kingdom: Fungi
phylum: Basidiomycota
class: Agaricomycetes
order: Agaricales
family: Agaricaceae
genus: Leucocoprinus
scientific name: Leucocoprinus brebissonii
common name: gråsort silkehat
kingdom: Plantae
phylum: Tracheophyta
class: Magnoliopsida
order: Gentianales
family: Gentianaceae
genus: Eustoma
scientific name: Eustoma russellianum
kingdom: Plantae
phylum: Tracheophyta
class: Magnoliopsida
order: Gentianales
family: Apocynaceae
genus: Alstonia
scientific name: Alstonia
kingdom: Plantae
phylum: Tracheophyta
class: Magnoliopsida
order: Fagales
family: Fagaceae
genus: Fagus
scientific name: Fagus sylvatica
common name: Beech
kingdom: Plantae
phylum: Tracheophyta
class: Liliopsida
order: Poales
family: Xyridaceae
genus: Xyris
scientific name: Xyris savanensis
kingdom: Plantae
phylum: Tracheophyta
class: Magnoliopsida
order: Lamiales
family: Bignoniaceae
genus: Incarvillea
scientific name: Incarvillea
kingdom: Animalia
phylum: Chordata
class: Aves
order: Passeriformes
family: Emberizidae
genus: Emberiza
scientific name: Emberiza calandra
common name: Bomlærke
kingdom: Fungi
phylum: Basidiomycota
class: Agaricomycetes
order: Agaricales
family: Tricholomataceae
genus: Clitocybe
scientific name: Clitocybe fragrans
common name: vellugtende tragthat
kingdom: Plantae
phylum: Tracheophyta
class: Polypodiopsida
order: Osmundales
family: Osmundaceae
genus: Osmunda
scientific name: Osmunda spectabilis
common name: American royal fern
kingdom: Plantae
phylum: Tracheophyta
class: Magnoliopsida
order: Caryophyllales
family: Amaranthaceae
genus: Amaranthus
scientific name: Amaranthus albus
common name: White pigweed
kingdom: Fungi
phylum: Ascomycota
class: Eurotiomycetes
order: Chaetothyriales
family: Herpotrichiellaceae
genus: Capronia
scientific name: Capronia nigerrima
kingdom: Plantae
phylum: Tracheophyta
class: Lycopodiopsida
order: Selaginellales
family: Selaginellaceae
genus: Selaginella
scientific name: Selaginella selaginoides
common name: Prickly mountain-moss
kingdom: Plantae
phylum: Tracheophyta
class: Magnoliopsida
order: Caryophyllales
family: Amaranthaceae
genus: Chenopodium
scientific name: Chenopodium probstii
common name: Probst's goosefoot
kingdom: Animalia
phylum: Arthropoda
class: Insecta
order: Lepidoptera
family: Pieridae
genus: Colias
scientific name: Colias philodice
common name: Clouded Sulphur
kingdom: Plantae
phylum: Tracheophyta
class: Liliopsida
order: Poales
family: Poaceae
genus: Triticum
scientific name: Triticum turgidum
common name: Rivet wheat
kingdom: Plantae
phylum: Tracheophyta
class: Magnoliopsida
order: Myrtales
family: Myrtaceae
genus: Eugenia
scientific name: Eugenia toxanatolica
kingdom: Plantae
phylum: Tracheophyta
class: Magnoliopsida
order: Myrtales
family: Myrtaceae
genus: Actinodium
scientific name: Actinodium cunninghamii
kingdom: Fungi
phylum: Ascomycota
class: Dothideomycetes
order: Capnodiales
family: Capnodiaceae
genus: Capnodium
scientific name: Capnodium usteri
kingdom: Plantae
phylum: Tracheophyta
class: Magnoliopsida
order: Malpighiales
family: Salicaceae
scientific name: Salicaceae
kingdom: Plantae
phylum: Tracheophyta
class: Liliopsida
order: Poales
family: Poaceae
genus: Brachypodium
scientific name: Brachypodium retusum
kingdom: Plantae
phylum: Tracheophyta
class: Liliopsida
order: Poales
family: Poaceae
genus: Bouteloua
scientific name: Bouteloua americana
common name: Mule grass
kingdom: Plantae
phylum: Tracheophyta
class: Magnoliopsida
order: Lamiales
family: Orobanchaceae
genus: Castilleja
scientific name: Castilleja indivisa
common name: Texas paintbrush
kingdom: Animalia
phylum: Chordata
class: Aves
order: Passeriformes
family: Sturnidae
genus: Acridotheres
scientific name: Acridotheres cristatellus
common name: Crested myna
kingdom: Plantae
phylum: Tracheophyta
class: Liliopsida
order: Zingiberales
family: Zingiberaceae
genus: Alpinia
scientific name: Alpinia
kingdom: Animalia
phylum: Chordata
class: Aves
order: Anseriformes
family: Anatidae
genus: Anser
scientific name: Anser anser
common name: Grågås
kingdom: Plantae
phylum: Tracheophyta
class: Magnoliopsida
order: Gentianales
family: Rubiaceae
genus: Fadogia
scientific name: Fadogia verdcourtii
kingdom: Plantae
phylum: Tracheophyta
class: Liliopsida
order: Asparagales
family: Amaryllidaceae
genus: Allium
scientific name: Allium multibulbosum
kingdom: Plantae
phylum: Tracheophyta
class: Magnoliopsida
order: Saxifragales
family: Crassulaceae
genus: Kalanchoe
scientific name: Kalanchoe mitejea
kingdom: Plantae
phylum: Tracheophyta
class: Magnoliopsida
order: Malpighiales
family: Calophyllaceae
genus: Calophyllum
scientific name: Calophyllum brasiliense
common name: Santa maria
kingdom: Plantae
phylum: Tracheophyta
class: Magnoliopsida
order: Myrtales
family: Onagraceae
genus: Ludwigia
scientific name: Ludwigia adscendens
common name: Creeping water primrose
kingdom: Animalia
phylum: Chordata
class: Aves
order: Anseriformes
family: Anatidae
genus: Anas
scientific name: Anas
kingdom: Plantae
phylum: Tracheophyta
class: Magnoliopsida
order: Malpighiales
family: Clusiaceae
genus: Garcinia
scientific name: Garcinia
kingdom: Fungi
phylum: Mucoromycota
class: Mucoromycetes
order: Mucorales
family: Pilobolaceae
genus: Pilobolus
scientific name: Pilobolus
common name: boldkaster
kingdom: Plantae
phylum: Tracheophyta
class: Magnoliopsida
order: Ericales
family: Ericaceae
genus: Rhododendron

——

- **OBJECTIVE**
Rewrite all the lines above as a Markdown table with two columns, Row and Line. Put each line's number in order under Row and leave out any blank lines.

- **RESPONSE TO THE TASK**
| Row | Line |
|---|---|
| 1 | kingdom: Fungi |
| 2 | phylum: Basidiomycota |
| 3 | class: Agaricomycetes |
| 4 | order: Agaricales |
| 5 | family: Agaricaceae |
| 6 | genus: Leucocoprinus |
| 7 | scientific name: Leucocoprinus brebissonii |
| 8 | common name: gråsort silkehat |
| 9 | kingdom: Plantae |
| 10 | phylum: Tracheophyta |
| 11 | class: Magnoliopsida |
| 12 | order: Gentianales |
| 13 | family: Gentianaceae |
| 14 | genus: Eustoma |
| 15 | scientific name: Eustoma russellianum |
| 16 | kingdom: Plantae |
| 17 | phylum: Tracheophyta |
| 18 | class: Magnoliopsida |
| 19 | order: Gentianales |
| 20 | family: Apocynaceae |
| 21 | genus: Alstonia |
| 22 | scientific name: Alstonia |
| 23 | kingdom: Plantae |
| 24 | phylum: Tracheophyta |
| 25 | class: Magnoliopsida |
| 26 | order: Fagales |
| 27 | family: Fagaceae |
| 28 | genus: Fagus |
| 29 | scientific name: Fagus sylvatica |
| 30 | common name: Beech |
| 31 | kingdom: Plantae |
| 32 | phylum: Tracheophyta |
| 33 | class: Liliopsida |
| 34 | order: Poales |
| 35 | family: Xyridaceae |
| 36 | genus: Xyris |
| 37 | scientific name: Xyris savanensis |
| 38 | kingdom: Plantae |
| 39 | phylum: Tracheophyta |
| 40 | class: Magnoliopsida |
| 41 | order: Lamiales |
| 42 | family: Bignoniaceae |
| 43 | genus: Incarvillea |
| 44 | scientific name: Incarvillea |
| 45 | kingdom: Animalia |
| 46 | phylum: Chordata |
| 47 | class: Aves |
| 48 | order: Passeriformes |
| 49 | family: Emberizidae |
| 50 | genus: Emberiza |
| 51 | scientific name: Emberiza calandra |
| 52 | common name: Bomlærke |
| 53 | kingdom: Fungi |
| 54 | phylum: Basidiomycota |
| 55 | class: Agaricomycetes |
| 56 | order: Agaricales |
| 57 | family: Tricholomataceae |
| 58 | genus: Clitocybe |
| 59 | scientific name: Clitocybe fragrans |
| 60 | common name: vellugtende tragthat |
| 61 | kingdom: Plantae |
| 62 | phylum: Tracheophyta |
| 63 | class: Polypodiopsida |
| 64 | order: Osmundales |
| 65 | family: Osmundaceae |
| 66 | genus: Osmunda |
| 67 | scientific name: Osmunda spectabilis |
| 68 | common name: American royal fern |
| 69 | kingdom: Plantae |
| 70 | phylum: Tracheophyta |
| 71 | class: Magnoliopsida |
| 72 | order: Caryophyllales |
| 73 | family: Amaranthaceae |
| 74 | genus: Amaranthus |
| 75 | scientific name: Amaranthus albus |
| 76 | common name: White pigweed |
| 77 | kingdom: Fungi |
| 78 | phylum: Ascomycota |
| 79 | class: Eurotiomycetes |
| 80 | order: Chaetothyriales |
| 81 | family: Herpotrichiellaceae |
| 82 | genus: Capronia |
| 83 | scientific name: Capronia nigerrima |
| 84 | kingdom: Plantae |
| 85 | phylum: Tracheophyta |
| 86 | class: Lycopodiopsida |
| 87 | order: Selaginellales |
| 88 | family: Selaginellaceae |
| 89 | genus: Selaginella |
| 90 | scientific name: Selaginella selaginoides |
| 91 | common name: Prickly mountain-moss |
| 92 | kingdom: Plantae |
| 93 | phylum: Tracheophyta |
| 94 | class: Magnoliopsida |
| 95 | order: Caryophyllales |
| 96 | family: Amaranthaceae |
| 97 | genus: Chenopodium |
| 98 | scientific name: Chenopodium probstii |
| 99 | common name: Probst's goosefoot |
| 100 | kingdom: Animalia |
| 101 | phylum: Arthropoda |
| 102 | class: Insecta |
| 103 | order: Lepidoptera |
| 104 | family: Pieridae |
| 105 | genus: Colias |
| 106 | scientific name: Colias philodice |
| 107 | common name: Clouded Sulphur |
| 108 | kingdom: Plantae |
| 109 | phylum: Tracheophyta |
| 110 | class: Liliopsida |
| 111 | order: Poales |
| 112 | family: Poaceae |
| 113 | genus: Triticum |
| 114 | scientific name: Triticum turgidum |
| 115 | common name: Rivet wheat |
| 116 | kingdom: Plantae |
| 117 | phylum: Tracheophyta |
| 118 | class: Magnoliopsida |
| 119 | order: Myrtales |
| 120 | family: Myrtaceae |
| 121 | genus: Eugenia |
| 122 | scientific name: Eugenia toxanatolica |
| 123 | kingdom: Plantae |
| 124 | phylum: Tracheophyta |
| 125 | class: Magnoliopsida |
| 126 | order: Myrtales |
| 127 | family: Myrtaceae |
| 128 | genus: Actinodium |
| 129 | scientific name: Actinodium cunninghamii |
| 130 | kingdom: Fungi |
| 131 | phylum: Ascomycota |
| 132 | class: Dothideomycetes |
| 133 | order: Capnodiales |
| 134 | family: Capnodiaceae |
| 135 | genus: Capnodium |
| 136 | scientific name: Capnodium usteri |
| 137 | kingdom: Plantae |
| 138 | phylum: Tracheophyta |
| 139 | class: Magnoliopsida |
| 140 | order: Malpighiales |
| 141 | family: Salicaceae |
| 142 | scientific name: Salicaceae |
| 143 | kingdom: Plantae |
| 144 | phylum: Tracheophyta |
| 145 | class: Liliopsida |
| 146 | order: Poales |
| 147 | family: Poaceae |
| 148 | genus: Brachypodium |
| 149 | scientific name: Brachypodium retusum |
| 150 | kingdom: Plantae |
| 151 | phylum: Tracheophyta |
| 152 | class: Liliopsida |
| 153 | order: Poales |
| 154 | family: Poaceae |
| 155 | genus: Bouteloua |
| 156 | scientific name: Bouteloua americana |
| 157 | common name: Mule grass |
| 158 | kingdom: Plantae |
| 159 | phylum: Tracheophyta |
| 160 | class: Magnoliopsida |
| 161 | order: Lamiales |
| 162 | family: Orobanchaceae |
| 163 | genus: Castilleja |
| 164 | scientific name: Castilleja indivisa |
| 165 | common name: Texas paintbrush |
| 166 | kingdom: Animalia |
| 167 | phylum: Chordata |
| 168 | class: Aves |
| 169 | order: Passeriformes |
| 170 | family: Sturnidae |
| 171 | genus: Acridotheres |
| 172 | scientific name: Acridotheres cristatellus |
| 173 | common name: Crested myna |
| 174 | kingdom: Plantae |
| 175 | phylum: Tracheophyta |
| 176 | class: Liliopsida |
| 177 | order: Zingiberales |
| 178 | family: Zingiberaceae |
| 179 | genus: Alpinia |
| 180 | scientific name: Alpinia |
| 181 | kingdom: Animalia |
| 182 | phylum: Chordata |
| 183 | class: Aves |
| 184 | order: Anseriformes |
| 185 | family: Anatidae |
| 186 | genus: Anser |
| 187 | scientific name: Anser anser |
| 188 | common name: Grågås |
| 189 | kingdom: Plantae |
| 190 | phylum: Tracheophyta |
| 191 | class: Magnoliopsida |
| 192 | order: Gentianales |
| 193 | family: Rubiaceae |
| 194 | genus: Fadogia |
| 195 | scientific name: Fadogia verdcourtii |
| 196 | kingdom: Plantae |
| 197 | phylum: Tracheophyta |
| 198 | class: Liliopsida |
| 199 | order: Asparagales |
| 200 | family: Amaryllidaceae |
| 201 | genus: Allium |
| 202 | scientific name: Allium multibulbosum |
| 203 | kingdom: Plantae |
| 204 | phylum: Tracheophyta |
| 205 | class: Magnoliopsida |
| 206 | order: Saxifragales |
| 207 | family: Crassulaceae |
| 208 | genus: Kalanchoe |
| 209 | scientific name: Kalanchoe mitejea |
| 210 | kingdom: Plantae |
| 211 | phylum: Tracheophyta |
| 212 | class: Magnoliopsida |
| 213 | order: Malpighiales |
| 214 | family: Calophyllaceae |
| 215 | genus: Calophyllum |
| 216 | scientific name: Calophyllum brasiliense |
| 217 | common name: Santa maria |
| 218 | kingdom: Plantae |
| 219 | phylum: Tracheophyta |
| 220 | class: Magnoliopsida |
| 221 | order: Myrtales |
| 222 | family: Onagraceae |
| 223 | genus: Ludwigia |
| 224 | scientific name: Ludwigia adscendens |
| 225 | common name: Creeping water primrose |
| 226 | kingdom: Animalia |
| 227 | phylum: Chordata |
| 228 | class: Aves |
| 229 | order: Anseriformes |
| 230 | family: Anatidae |
| 231 | genus: Anas |
| 232 | scientific name: Anas |
| 233 | kingdom: Plantae |
| 234 | phylum: Tracheophyta |
| 235 | class: Magnoliopsida |
| 236 | order: Malpighiales |
| 237 | family: Clusiaceae |
| 238 | genus: Garcinia |
| 239 | scientific name: Garcinia |
| 240 | kingdom: Fungi |
| 241 | phylum: Mucoromycota |
| 242 | class: Mucoromycetes |
| 243 | order: Mucorales |
| 244 | family: Pilobolaceae |
| 245 | genus: Pilobolus |
| 246 | scientific name: Pilobolus |
| 247 | common name: boldkaster |
| 248 | kingdom: Plantae |
| 249 | phylum: Tracheophyta |
| 250 | class: Magnoliopsida |
| 251 | order: Ericales |
| 252 | family: Ericaceae |
| 253 | genus: Rhododendron |